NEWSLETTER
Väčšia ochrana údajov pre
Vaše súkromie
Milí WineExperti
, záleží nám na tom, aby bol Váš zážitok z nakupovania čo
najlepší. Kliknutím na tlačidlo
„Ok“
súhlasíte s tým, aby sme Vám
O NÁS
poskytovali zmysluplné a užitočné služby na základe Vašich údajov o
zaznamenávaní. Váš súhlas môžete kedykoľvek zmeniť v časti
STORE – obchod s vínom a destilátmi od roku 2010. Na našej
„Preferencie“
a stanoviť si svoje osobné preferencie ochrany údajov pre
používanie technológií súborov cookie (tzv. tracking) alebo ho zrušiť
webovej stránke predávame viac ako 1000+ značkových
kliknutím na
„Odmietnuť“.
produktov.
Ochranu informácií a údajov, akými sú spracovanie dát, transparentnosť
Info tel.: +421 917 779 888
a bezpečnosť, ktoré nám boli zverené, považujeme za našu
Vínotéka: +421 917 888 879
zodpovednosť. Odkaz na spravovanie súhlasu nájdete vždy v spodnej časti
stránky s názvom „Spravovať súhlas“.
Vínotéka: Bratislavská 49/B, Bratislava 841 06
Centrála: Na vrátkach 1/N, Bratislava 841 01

━━━━━━

Among the entries above, determine how many lines hold the string "časti" and report that number alone.

» OUTPUT OF THE TASK
2